* _Your assignment_
In the text about the Journal of Recreational Mathematics, which publisher issued volumes 1 through 5?

* _Extract to read_
The Journal of Recreational Mathematics was an American journal dedicated to recreational mathematics, started in 1968. It had generally been published quarterly by the Baywood Publishing Company, until it ceased publication with the last issue (volume 38, number 2) published in 2014.  The initial publisher (of volumes 1–5) was Greenwood Periodicals.

Harry L. Nelson was primary editor for five years (volumes 9 through 13, excepting volume 13, number 4, when the initial editor returned as lead) and Joseph Madachy, the initial lead editor and editor of a predecessor called Recreational Mathematics Magazine which ran during the years 1961 to 1964, was the editor for many years.  Charles Ashbacher and Colin Singleton took over as editors when Madachy retired (volume 30 number 1).  The final editors were Ashbacher and Lamarr Widmer.  The journal has from its inception also listed associate editors, one of whom was Leo Moser.

* _Supplied information_
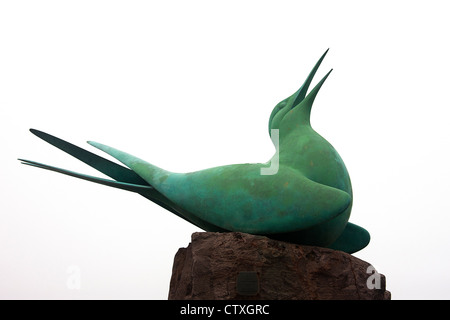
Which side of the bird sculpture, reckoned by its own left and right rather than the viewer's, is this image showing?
right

* _Task solution_
Greenwood Periodicals